*** Begin section ***

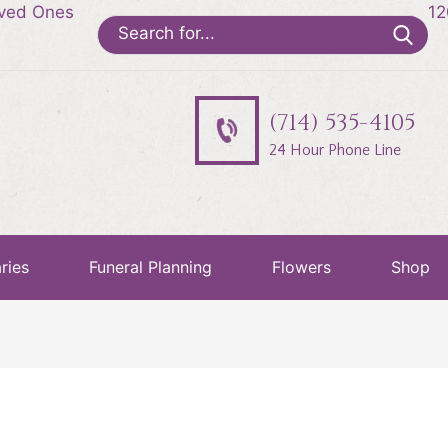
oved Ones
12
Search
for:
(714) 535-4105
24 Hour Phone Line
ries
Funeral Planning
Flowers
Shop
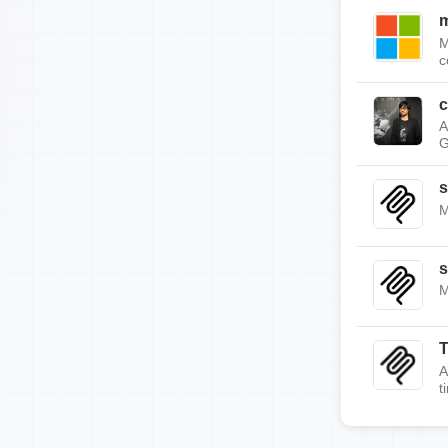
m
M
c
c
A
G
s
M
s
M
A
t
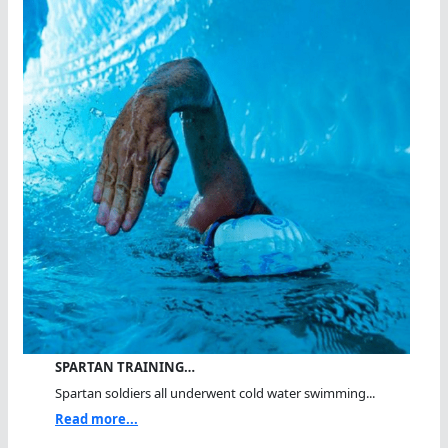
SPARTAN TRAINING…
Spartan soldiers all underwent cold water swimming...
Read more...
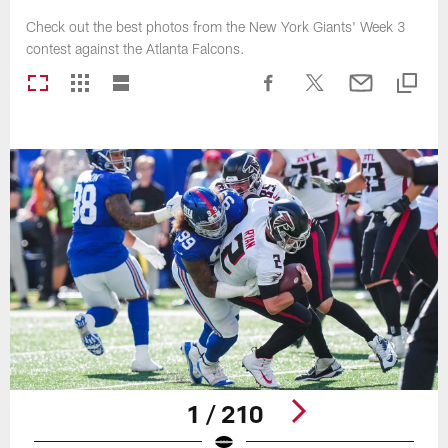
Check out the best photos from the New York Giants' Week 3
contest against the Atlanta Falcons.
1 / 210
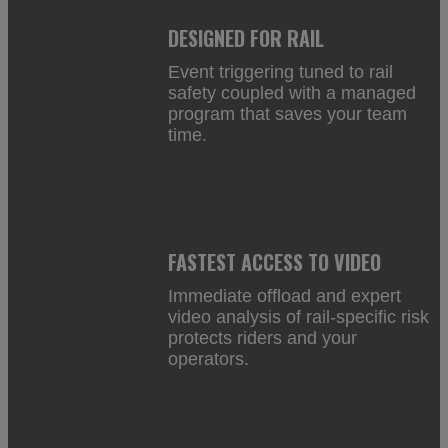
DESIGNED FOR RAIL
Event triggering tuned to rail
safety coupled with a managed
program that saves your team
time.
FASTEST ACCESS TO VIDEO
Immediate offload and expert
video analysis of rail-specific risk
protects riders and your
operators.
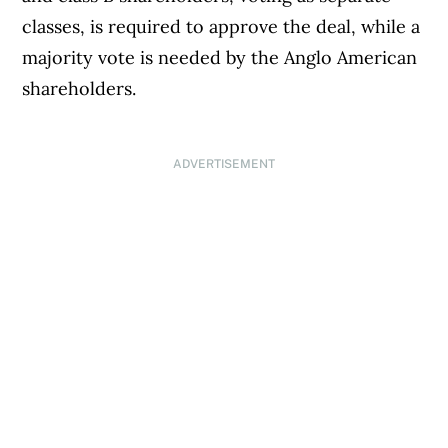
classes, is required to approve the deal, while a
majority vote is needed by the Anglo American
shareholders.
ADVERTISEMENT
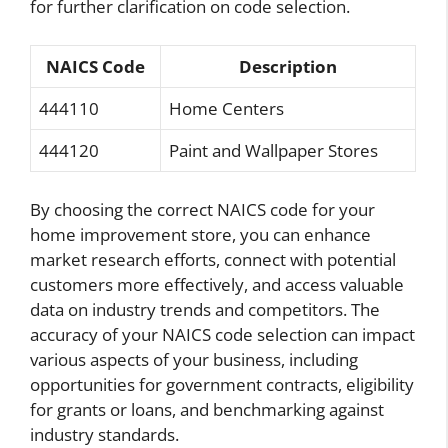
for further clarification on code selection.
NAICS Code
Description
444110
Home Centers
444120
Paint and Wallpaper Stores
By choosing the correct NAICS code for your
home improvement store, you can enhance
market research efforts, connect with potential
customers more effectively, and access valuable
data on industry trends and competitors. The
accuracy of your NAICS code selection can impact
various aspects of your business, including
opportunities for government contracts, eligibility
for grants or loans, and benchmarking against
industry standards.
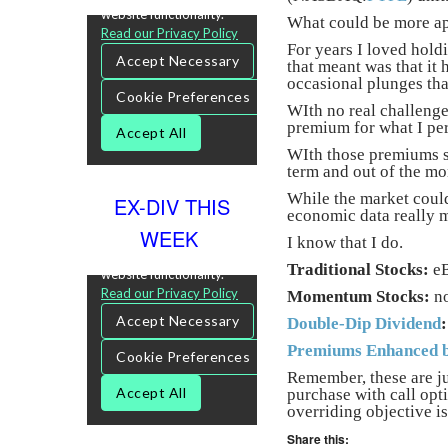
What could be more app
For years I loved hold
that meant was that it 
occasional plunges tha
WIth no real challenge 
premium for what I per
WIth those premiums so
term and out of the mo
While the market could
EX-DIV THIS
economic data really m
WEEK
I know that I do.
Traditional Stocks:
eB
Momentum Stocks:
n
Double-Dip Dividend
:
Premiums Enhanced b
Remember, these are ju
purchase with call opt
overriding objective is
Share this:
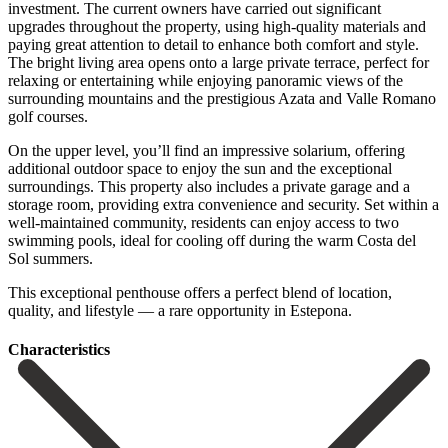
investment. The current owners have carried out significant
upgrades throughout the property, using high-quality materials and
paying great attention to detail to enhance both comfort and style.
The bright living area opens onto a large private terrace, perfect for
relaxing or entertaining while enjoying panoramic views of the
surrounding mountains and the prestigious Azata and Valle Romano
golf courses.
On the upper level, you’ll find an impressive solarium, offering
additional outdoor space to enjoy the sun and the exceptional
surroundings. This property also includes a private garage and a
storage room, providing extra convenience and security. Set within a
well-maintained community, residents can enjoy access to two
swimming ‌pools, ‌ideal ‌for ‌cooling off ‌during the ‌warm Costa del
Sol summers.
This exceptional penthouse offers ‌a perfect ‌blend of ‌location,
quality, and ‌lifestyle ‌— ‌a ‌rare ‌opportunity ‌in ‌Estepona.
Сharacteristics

*** End section ***
*** Begin section ***

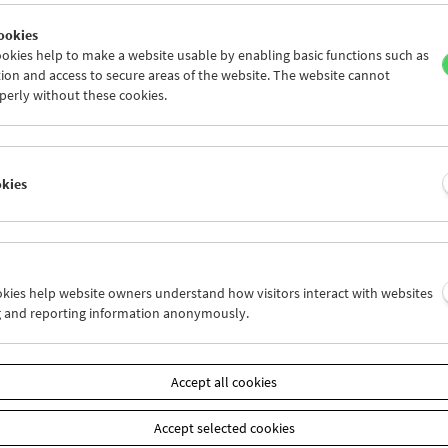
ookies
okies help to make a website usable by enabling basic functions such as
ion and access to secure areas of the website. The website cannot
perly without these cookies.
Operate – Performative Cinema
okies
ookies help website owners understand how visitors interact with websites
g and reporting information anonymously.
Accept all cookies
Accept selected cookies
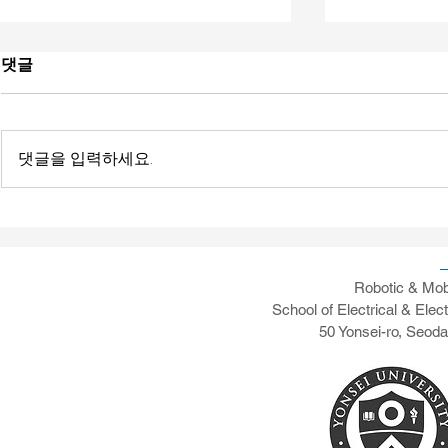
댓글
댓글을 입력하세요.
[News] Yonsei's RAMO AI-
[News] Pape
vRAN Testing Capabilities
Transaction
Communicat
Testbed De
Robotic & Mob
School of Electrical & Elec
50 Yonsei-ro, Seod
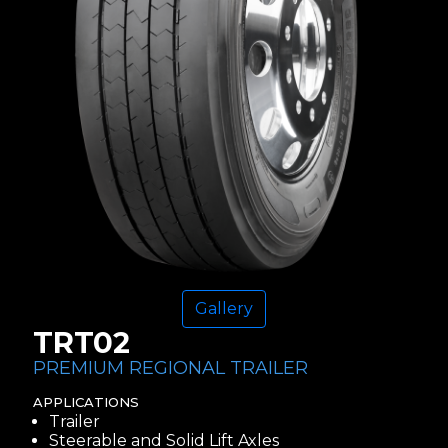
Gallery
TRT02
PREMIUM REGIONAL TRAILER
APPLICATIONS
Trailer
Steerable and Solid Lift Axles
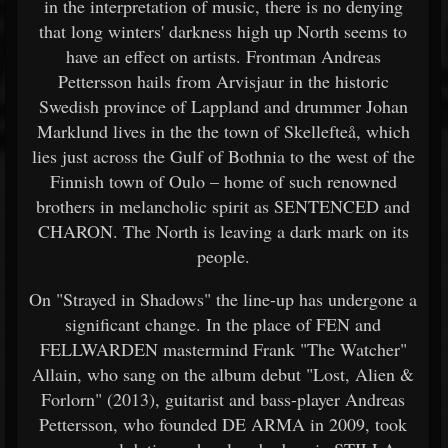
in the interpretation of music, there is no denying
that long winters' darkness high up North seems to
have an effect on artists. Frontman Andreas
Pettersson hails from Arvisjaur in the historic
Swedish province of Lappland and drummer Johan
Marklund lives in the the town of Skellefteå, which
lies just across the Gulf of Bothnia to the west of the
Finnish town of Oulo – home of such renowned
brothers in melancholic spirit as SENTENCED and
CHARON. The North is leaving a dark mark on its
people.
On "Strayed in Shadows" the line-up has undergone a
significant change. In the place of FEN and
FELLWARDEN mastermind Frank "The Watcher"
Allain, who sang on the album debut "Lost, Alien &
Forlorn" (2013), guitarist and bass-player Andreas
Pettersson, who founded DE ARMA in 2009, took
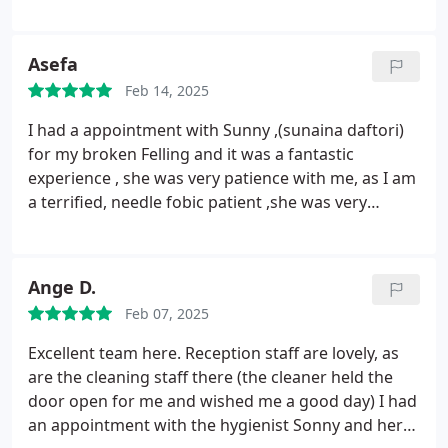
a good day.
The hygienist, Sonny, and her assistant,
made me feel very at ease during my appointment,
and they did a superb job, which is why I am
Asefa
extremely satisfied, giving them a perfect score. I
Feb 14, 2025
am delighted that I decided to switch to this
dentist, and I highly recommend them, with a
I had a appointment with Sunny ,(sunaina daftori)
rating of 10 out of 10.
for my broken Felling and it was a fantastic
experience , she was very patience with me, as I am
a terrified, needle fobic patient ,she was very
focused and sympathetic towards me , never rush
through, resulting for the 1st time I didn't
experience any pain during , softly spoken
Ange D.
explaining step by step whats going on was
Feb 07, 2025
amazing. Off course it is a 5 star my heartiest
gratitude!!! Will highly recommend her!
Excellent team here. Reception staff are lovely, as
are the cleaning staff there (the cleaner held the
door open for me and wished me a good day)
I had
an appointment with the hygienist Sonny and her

*** End section ***
*** Begin section ***

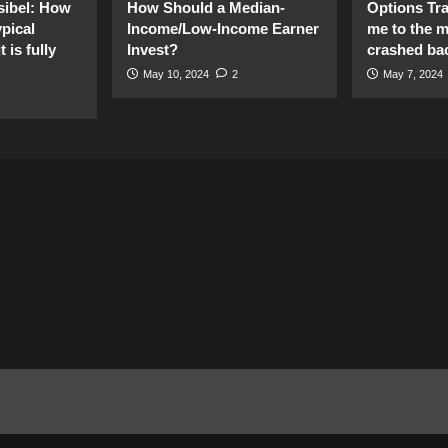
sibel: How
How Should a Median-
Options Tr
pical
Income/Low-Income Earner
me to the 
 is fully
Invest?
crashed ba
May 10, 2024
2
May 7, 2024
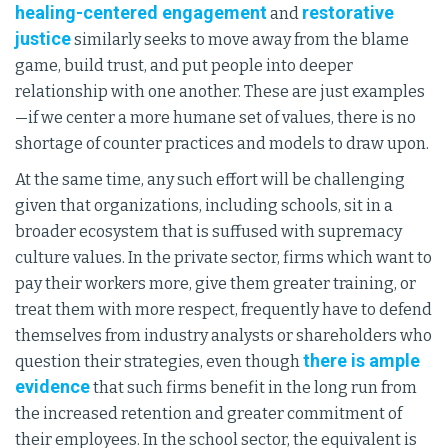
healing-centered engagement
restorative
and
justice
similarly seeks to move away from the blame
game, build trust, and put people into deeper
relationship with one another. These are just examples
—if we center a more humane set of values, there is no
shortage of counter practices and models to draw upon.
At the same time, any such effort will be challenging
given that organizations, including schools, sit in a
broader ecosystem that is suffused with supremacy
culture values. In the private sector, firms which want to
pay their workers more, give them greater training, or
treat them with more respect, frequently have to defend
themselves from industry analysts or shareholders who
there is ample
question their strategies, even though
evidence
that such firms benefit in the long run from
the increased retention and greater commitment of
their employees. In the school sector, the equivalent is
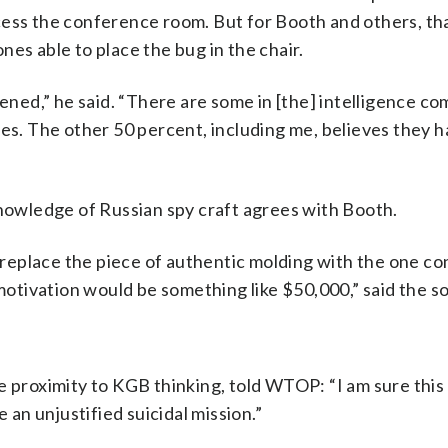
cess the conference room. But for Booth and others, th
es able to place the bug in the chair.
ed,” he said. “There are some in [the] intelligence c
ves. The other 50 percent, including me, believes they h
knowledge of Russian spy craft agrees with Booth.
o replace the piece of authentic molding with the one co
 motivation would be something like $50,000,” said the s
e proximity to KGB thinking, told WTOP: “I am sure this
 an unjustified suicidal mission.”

*** End section ***

## WHAT YOU NEED TO DO
Only a number is wanted: how many lines above include "selection"?

## FINISHED EXERCISE
2